Mounting clinical evidence reveals a potentially important role for vitamin D in the aging brain.  As we age, dietary consumption of vitamin D and sun exposure are restricted and may lead to profound insufficiencies in serum vitamin D levels in the elderly. These have been associated with well-documented behavioral and cognitive declines. In line with such observations are animal data that reveal serotonin-elevating effects of a vitamin D rich diet. Serotonin is the feel good chemical that the group of anti-depressants including Zoloft, Prozac and Paxil elevate.

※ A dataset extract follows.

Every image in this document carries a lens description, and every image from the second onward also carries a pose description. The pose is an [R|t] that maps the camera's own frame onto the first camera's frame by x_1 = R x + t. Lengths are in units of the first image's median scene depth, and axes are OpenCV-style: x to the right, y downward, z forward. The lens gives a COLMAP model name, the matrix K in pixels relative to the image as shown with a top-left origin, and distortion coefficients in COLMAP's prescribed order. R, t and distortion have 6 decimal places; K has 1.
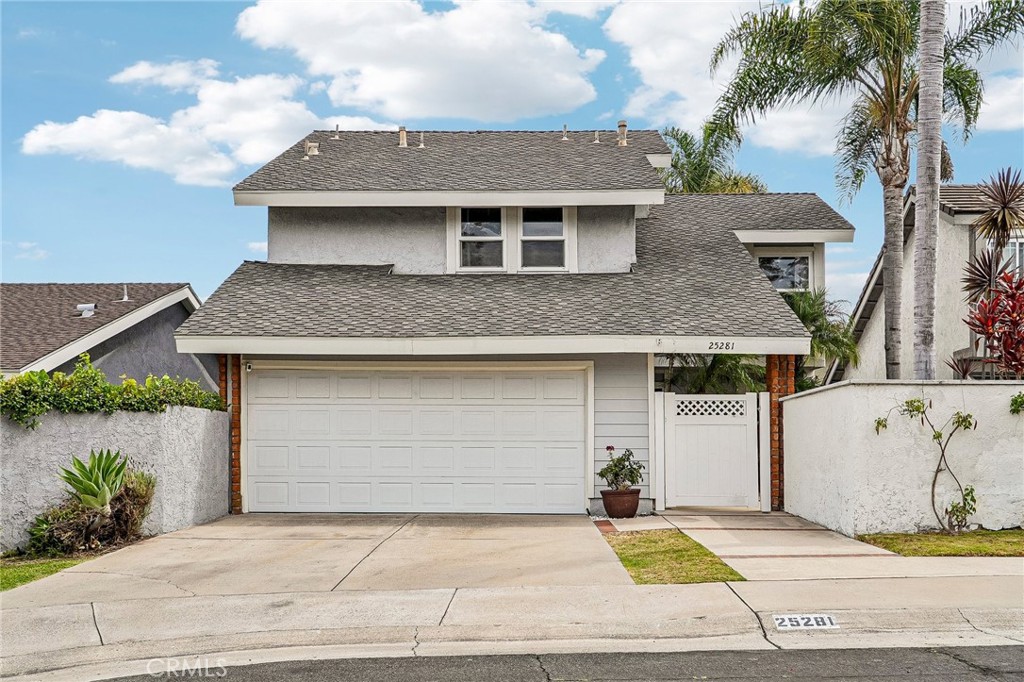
lens RADIAL K [[1041.8, 0, 512.0], [0, 1041.8, 337.9], [0, 0, 1]] dist [0.009562, 0.000000]
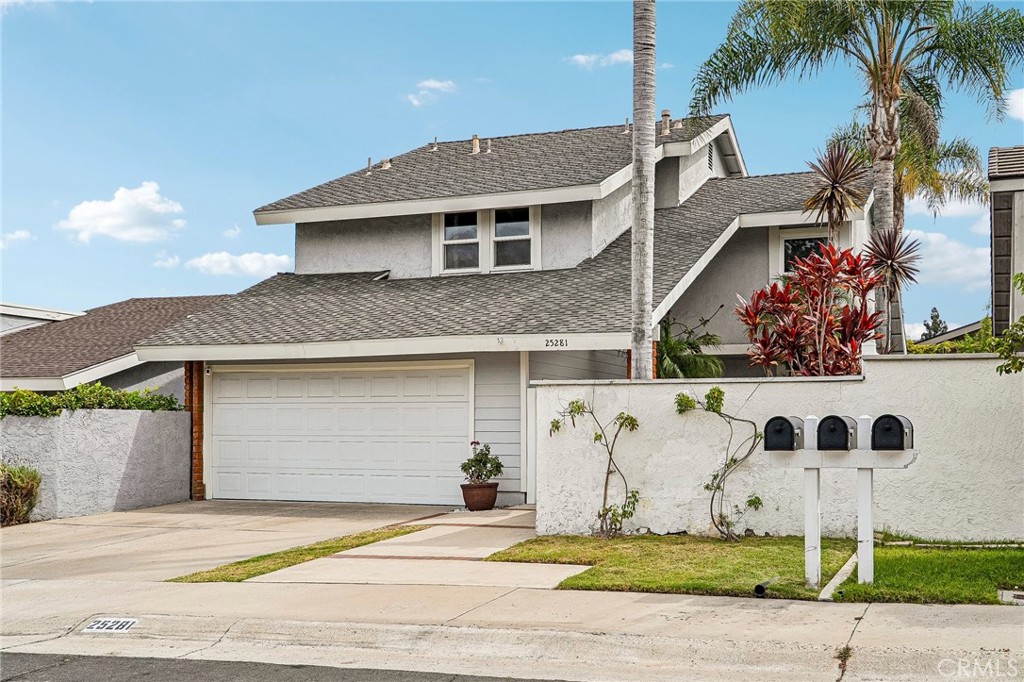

The region of the brain called the hippocampus is the center of memory function. As it ages, so do our memories. Recent reports support the role for vitamin D as a potent anti-inflammatory agent in rat hippocampi. Another study demonstrated that vitamin D supplementation in animals slowed the development of biomarkers of aging in the hippocampus. Given the important role of the hippocampus in cognitive information processing, it is not surprising that vitamin D status influences the development of age-related mental functioning.

Global vitamin D deficiency is on the rise, not only in the elderly, but in the young and middle-aged as well. Experts in vitamin D metabolism and preventative medicine have published studies demonstrating the safety of daily amounts of vitamin D in the 4000 to 5000 IU range. The current recommended daily amount is in the 400 IU range. It is clear that this level is woefully inadequate. Because vitamin D is inexpensive and easily produced, there is no reason to permit such deficiencies, and their associated diseases, to exist!